Big data and ticket prices
The NFL is increasing the price of its most expensive Super Bowl tickets in order to “close the gap between the face value of the ticket and its true value as reflected on the secondary market.” You can see why they’d want to do this: if a $1,250 ticket is going to end up fetching aver $2,500 on the secondary market, why not try to capture some of that difference in the primary market?
Thanks to the online secondary marketplace, we’re getting a much better and transparent sense of the true value of a ticket. Some are worth almost half of face value (if that). Others sell for many times the original asking price. As schools continue to partner with these secondary brokers, they should be gathering quite a bit of data about the demand for their tickets.

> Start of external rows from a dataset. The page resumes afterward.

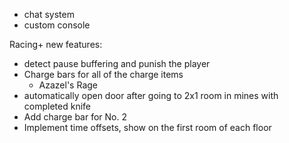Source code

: - chat system
- custom console

Racing+ new features:
- detect pause buffering and punish the player
- Charge bars for all of the charge items
	- Azazel's Rage
- automatically open door after going to 2x1 room in mines with completed knife
- Add charge bar for No. 2
- Implement time offsets, show on the first room of each floor
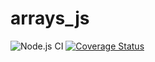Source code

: # arrays_js

![Node.js CI](https://github.com/developwithpassion/arrays_js/workflows/Node.js%20CI/badge.svg?branch=master)
[![Coverage Status](https://coveralls.io/repos/github/developwithpassion/arrays_js/badge.svg?branch=master)](https://coveralls.io/github/developwithpassion/arrays_js?branch=master)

In a day when schools are squeezing all of the money they can out of their football programs, will they use this data to adjust future prices? Differential ticket pricing is already done at this level, but it’s still somewhat crude. Several of our opponents already place Georgia in a premium tier. More attractive opponents create higher demand, and prices are set higher. But how much higher? If we know that a visit from Alabama brings resale prices to over $200, why stop at a premium price of $90? Of course you have to balance maximizing revenue with selling out the stadium (not necessarily the same thing), but you’ll at least start with a more precise idea of what the price should be.
Any tinkering with ticket prices will be a slow process. You have an entrenched fan base used to a certain system, and there will be a negative reaction if too much is done too soon – especially if similar adjustments aren’t made at the bottom end of the scale for less-attractive games. But as the data builds and schools get an exact picture of the demand for their tickets, it will be very tempting to transfer those premiums from the secondary markets into the coffers of the teams. As with the NFL and the Super Bowl, I’d expect this to start with the CFB playoff where the potential gap between primary and secondary markets is the highest. Just don’t be surprised to see it from individual conferences and schools down the road.